Aug 09 2014 Exclusive: Then & Now- The First Parkway Fast Food Restaurant

On June 24, 2014, information and photos were posted on the Halfway House Tea Room, possibly the first parkway fast food restaurant in the United States. What was missing were photos of Ellen Foran's Tea Room when it was in operation in Central Park (Bethpage) from 1929 to 1938.

Colleen Underwood, the great-granddaughter of Ellen Foran, has searched  her family albums and discovered three relevant photos for These photos and permission of the current  owner to document the property provide another dramatic Then & Now. Thanks so much for contributing to preserving Motor Parkway history!

Hope to see you tomorrow at the Motor Parkway East Walk/Ride.


Howard Kroplick

Al Velocci found this ad promoting Ellen V. Foran's "Halfway House Tea Room between the Bethpage Lodge and Massapequa Lodge on the Motor Parkway. Noted for  "Frankfurters De Luxe.""  Gas, oil and motorist supplies were also available at the location.

Then: 1938

Colleen's first photo shows the restaurant's distinctive facade and a Socony gas pump.
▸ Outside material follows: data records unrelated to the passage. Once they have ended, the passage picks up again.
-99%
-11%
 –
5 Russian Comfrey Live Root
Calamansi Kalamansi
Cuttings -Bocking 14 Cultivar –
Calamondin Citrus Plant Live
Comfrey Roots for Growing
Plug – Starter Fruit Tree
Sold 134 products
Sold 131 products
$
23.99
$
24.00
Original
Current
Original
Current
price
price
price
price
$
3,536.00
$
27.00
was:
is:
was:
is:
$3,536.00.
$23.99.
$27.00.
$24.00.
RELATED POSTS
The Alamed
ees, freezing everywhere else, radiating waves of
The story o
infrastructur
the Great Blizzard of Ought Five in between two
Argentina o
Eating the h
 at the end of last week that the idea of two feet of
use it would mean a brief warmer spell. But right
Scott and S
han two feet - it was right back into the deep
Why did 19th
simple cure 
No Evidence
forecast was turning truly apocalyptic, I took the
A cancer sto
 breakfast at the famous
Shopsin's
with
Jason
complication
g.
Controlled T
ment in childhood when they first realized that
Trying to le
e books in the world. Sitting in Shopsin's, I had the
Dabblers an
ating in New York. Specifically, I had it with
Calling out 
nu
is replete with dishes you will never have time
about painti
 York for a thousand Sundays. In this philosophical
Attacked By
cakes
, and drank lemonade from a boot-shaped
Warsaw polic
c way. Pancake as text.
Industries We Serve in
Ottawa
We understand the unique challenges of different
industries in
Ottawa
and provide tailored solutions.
Gas was being sold for only 16 cents per gallon.

Look closely and you can see Motor Parkway concrete posts with three rows of wire.
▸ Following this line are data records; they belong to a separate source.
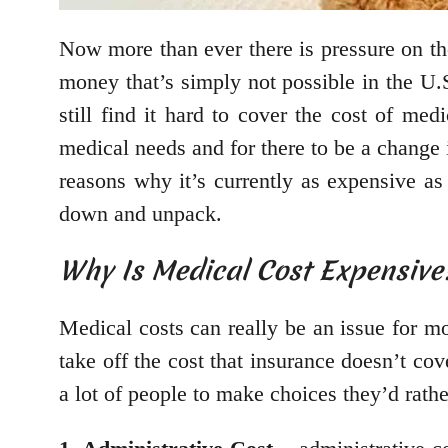
Now more than ever there is pressure on the
money that’s simply not possible in the U.S
still find it hard to cover the cost of me
medical needs and for there to be a change 
reasons why it’s currently as expensive as
down and unpack.
Why Is Medical Cost Expensive
Medical costs can really be an issue for mo
take off the cost that insurance doesn’t co
a lot of people to make choices they’d rath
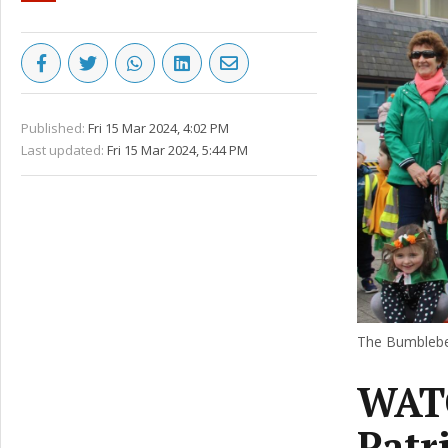
Published:
Fri 15 Mar 2024, 4:02 PM
Last updated:
Fri 15 Mar 2024, 5:44 PM
The Bumblebee
WATC
Patr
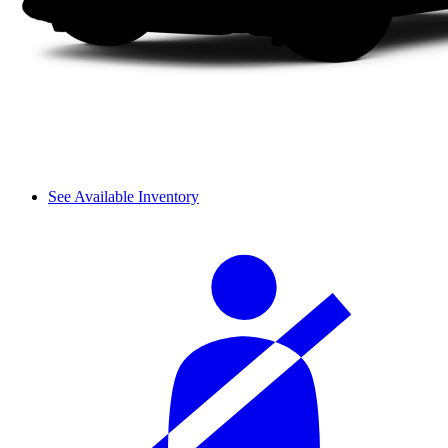
See Available Inventory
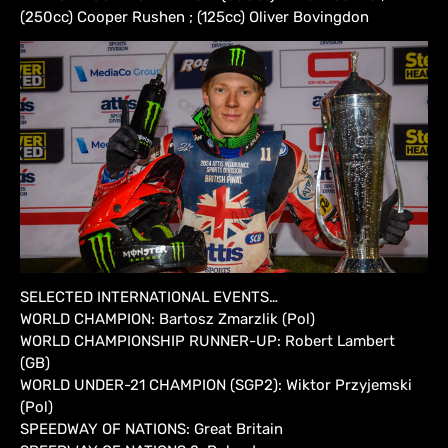
(250cc) Cooper Rushen ; (125cc) Oliver Bovingdon
SELECTED INTERNATIONAL EVENTS…
WORLD CHAMPION: Bartosz Zmarzlik (Pol)
WORLD CHAMPIONSHIP RUNNER-UP: Robert Lambert
(GB)
WORLD UNDER-21 CHAMPION (SGP2): Wiktor Przyjemski
(Pol)
SPEEDWAY OF NATIONS: Great Britain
Colleen's second photo shows a Socony sign and a second pump. Note the distinctive patio on top of the restaurant and the brick facade.
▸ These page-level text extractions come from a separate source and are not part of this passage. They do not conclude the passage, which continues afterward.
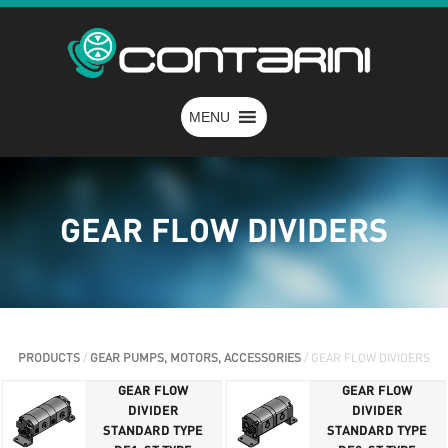
MENU
GEAR FLOW DIVIDERS
PRODUCTS
/
GEAR PUMPS, MOTORS, ACCESSORIES
/ GEAR FLOW DIVIDERS
GEAR FLOW
GEAR FLOW
DIVIDER
DIVIDER
STANDARD TYPE
STANDARD TYPE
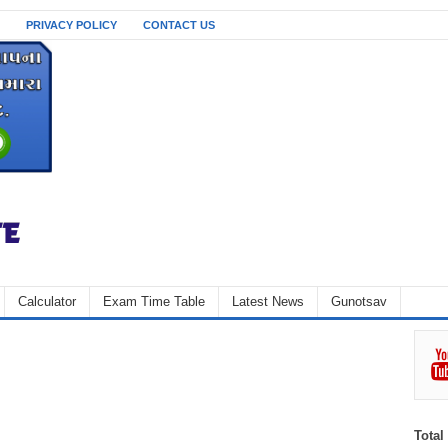
PRIVACY POLICY
CONTACT US
Calculator
Exam Time Table
Latest News
Gunotsav
Total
Pictured in the photo are Dorothy (Foran) McGunnigle (right), the daughter of Ellen Foran, her husband Raymond McGunnigle (left) and their son Raymond (middle). Baby Ray would become the uncle of Colleen Underwood.

A close-up of the Socony sign and pump.

Ellen Foran, proprietor of the Halfway House Tea Room, as seen in 1943.

Then: 2000

Art Kleiner discovered these Motor Parkway concrete posts along the west/east perimeter of the property...

...and these posts along the north/south perimeter.

Then: 2008

Sometime around 1940, the restaurant was turned into a garage. As seen in 2008, the patio above the garage, the roof overhang and the brick facade match Colleen's 1938 photos.

Several Motor Parkway concrete posts were seen on the perimeter of the property.

Now: 2014

The brick facade has disappeared in a recent renovation. However, the distinctive patio and roof overhang remain.

The backyard of the property is significant larger than its neighbors. It was used as a parking lot when the Halfway House Tea Room was in business.

Two Motor Parkway conctere posts are still standing on the east border of the property.

The Tea Room is now used for storage. No boxes of "Frankfurters De Luxe" could be found!


Aug 10 2014 Joseph DeBono 5:02 AM

Hi Howard This is Joe DeBono The Halfway House tea room, had another gas pump to the right that you can,t see in those photo’s (totaling three) and a little structure to store motor oil. Also, about 15 years ago the sliding front windows were still inside the storage/garage.Back then you could see them from the inside only.There is another thing to tell about that place, that’s for another time. Keep up the good work

Aug 10 2014 Ken Harris 9:08 AM

Thanks for the nice update!


Aug 10 2014 brian d mccarthy 4:14 PM

Great photo of the Tea Room. I imagine local residents could’ve took a little walk down to have a bite here, not just parkway travelers.

Aug 10 2014 S. Berliner, III 5:16 PM

Just a reminder that Socony was the Standard Oil Co. of NY, which became Socony-Vacuum, then Socony-Mobil, and then just Mobil.  The original Standard Oil Co. of NJ became Esso (“S” “O”), then merged with Humble to become Exxon.  In 1999, Exxon and Mobil came back together as Exxon-Mobil.  O. K., Joe; whaddya know?  Come clean soon, please.  Sam, III

Aug 11 2014 frank femenias 1:44 AM

Wow, this is great! Nice job on the Tea Room Howard. And thank you much Colleen for those priceless photos, and to the current owner of the Halfway House! This all truly educates and help clarify the history of the Long Island Motor Parkway!